◆ Work request ◆
Among the lines below, copy exactly those from the one with "The Call to Participate is" through the one with "5) Outro Live", counting both ends.

##########

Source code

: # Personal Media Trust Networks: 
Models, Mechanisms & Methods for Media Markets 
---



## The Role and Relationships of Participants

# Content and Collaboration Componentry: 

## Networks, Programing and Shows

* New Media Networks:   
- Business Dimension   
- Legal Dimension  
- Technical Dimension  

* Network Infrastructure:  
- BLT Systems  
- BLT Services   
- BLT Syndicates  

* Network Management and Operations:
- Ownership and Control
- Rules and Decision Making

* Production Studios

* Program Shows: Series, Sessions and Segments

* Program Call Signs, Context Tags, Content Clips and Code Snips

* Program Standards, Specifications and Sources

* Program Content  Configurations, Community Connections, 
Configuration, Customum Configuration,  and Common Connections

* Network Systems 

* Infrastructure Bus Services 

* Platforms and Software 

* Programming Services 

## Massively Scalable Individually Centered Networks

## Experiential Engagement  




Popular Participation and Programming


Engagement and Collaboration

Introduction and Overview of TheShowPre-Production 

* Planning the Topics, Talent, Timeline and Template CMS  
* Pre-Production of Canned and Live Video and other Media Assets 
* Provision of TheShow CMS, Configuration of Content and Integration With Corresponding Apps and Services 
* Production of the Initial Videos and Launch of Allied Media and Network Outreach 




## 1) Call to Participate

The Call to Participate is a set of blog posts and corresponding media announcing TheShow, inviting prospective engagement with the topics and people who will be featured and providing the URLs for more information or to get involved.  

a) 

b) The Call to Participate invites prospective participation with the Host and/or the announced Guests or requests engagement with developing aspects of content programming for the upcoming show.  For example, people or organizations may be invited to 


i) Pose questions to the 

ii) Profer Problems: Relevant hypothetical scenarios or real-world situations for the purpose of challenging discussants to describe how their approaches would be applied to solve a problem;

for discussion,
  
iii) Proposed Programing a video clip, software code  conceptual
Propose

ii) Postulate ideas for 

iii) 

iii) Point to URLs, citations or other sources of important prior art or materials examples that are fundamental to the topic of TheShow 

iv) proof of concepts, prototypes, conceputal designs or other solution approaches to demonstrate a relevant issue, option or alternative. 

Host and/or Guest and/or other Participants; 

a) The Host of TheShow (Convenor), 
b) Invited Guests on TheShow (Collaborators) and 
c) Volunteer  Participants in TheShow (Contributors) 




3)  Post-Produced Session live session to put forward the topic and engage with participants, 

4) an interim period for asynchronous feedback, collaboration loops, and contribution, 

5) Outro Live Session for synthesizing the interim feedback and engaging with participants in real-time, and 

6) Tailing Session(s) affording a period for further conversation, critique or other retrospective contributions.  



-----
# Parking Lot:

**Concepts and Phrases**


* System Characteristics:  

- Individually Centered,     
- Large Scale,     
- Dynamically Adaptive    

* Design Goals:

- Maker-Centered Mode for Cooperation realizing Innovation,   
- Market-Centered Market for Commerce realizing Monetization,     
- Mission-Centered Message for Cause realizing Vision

##########

◆ Task response ◆
The Call to Participate is a set of blog posts and corresponding media announcing TheShow, inviting prospective engagement with the topics and people who will be featured and providing the URLs for more information or to get involved.  

a) 

b) The Call to Participate invites prospective participation with the Host and/or the announced Guests or requests engagement with developing aspects of content programming for the upcoming show.  For example, people or organizations may be invited to 


i) Pose questions to the 

ii) Profer Problems: Relevant hypothetical scenarios or real-world situations for the purpose of challenging discussants to describe how their approaches would be applied to solve a problem;

for discussion,
  
iii) Proposed Programing a video clip, software code  conceptual
Propose

ii) Postulate ideas for 

iii) 

iii) Point to URLs, citations or other sources of important prior art or materials examples that are fundamental to the topic of TheShow 

iv) proof of concepts, prototypes, conceputal designs or other solution approaches to demonstrate a relevant issue, option or alternative. 

Host and/or Guest and/or other Participants; 

a) The Host of TheShow (Convenor), 
b) Invited Guests on TheShow (Collaborators) and 
c) Volunteer  Participants in TheShow (Contributors) 




3)  Post-Produced Session live session to put forward the topic and engage with participants, 

4) an interim period for asynchronous feedback, collaboration loops, and contribution, 

5) Outro Live Session for synthesizing the interim feedback and engaging with participants in real-time, and 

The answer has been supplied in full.